Yapılacak iş:
Aşağıdaki okunacak metne göre silah sesleri yaklaşık ne kadar süre dinmedi?

Okunacak metin:
===
Direkt halkın üzerine MP-5 ve M-16 tüfeklerle, pompalı tüfeklerle rastgele ateş ediliyordu.

Kurşunlanıp yere düşenler gözlerimizin önünde oluyordu.

Polis ve özel harekât timleri yakaladıkları kadınları çırılçıplak soyuyor ve akla hayale gelmeyecek hakaretlerde bulunuyordu.

Ardından da Hevsel Bahçeleri üzerinden gelen bir helikopter iki koldan saldırıya uğrayan ve birbirine yaslanan binlerce kişinin üzerine gaz bombası atmaya başladı.

Yüzlerce kişi saldırılardan korunmak için Hevsel Bahçeleri'ne doğru kendilerini yaklaşık 10-15 metrelik uçurumlardan aşağı atarak kurtulmaya çalışıyordu.

Yaklaşık yarım saat boyunca silah sesleri dinmedi. Kitleye havadan ve üç koldan birden saldırı yapılıyordu.

Aralarında Leyla Zana, Ahmet Türk, Orhan Doğan, İbrahim Aksoy, Fehmi Işıklar, Hatip Dicle ve HEP'liler özellikle hedef seçiliyor ve kalaslarla dövülüyordu.
===
Veri alıntısı:

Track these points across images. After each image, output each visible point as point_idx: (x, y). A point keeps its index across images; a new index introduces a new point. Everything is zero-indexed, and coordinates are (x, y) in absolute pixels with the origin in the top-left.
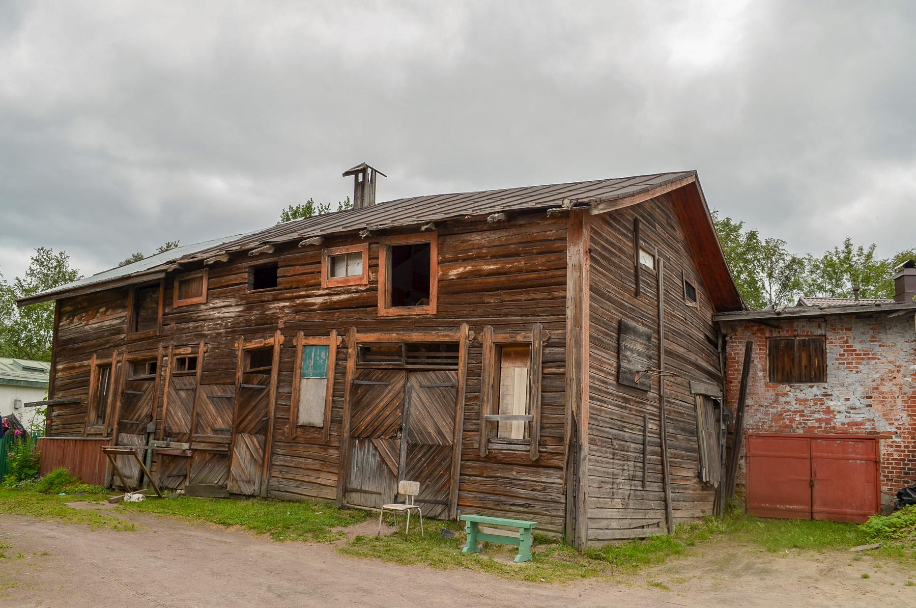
===
Alıştırma cevabı:
Yaklaşık yarım saat boyunca.